- Opening Delimiter -

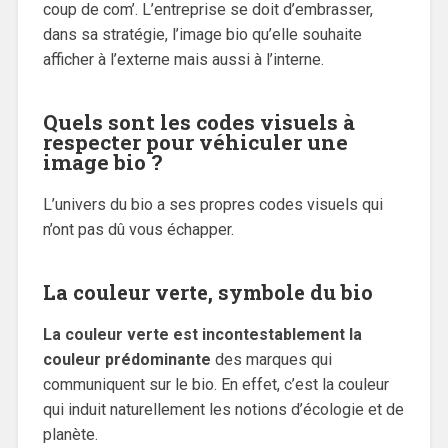
coup de com’. L’entreprise se doit d’embrasser,
dans sa stratégie, l’image bio qu’elle souhaite
afficher à l’externe mais aussi à l’interne.
Quels sont les codes visuels à
respecter pour véhiculer une
image bio ?
L’univers du bio a ses propres codes visuels qui
n’ont pas dû vous échapper.
La couleur verte, symbole du bio
La couleur verte est incontestablement la
couleur prédominante
des marques qui
communiquent sur le bio. En effet, c’est la couleur
qui induit naturellement les notions d’écologie et de
planète.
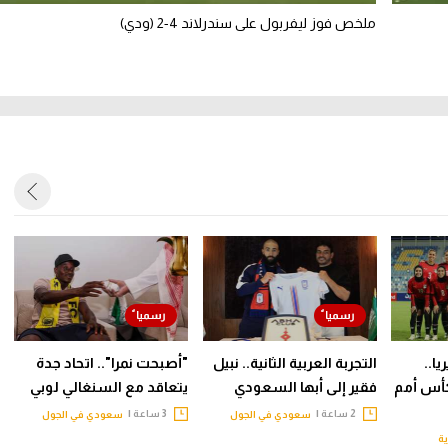
ملخص فوز ليفربول على سندرلاند 4-2 (ودي)
ا..
التجربة العربية الثانية.. نبيل
"أصبحت نمرا".. اتحاد جدة
أس أمم
فقير إلى أبها السعودي
يتعاقد مع السنغالي لوبي
2 ساعة |
3 ساعة |
سعودي في الجول
سعودي في الجول
ية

- Closing Delimiter -

Problem description - Filter the data above, keeping only lines that include the string "verte".

Your solution -
La couleur verte, symbole du bio
La couleur verte est incontestablement la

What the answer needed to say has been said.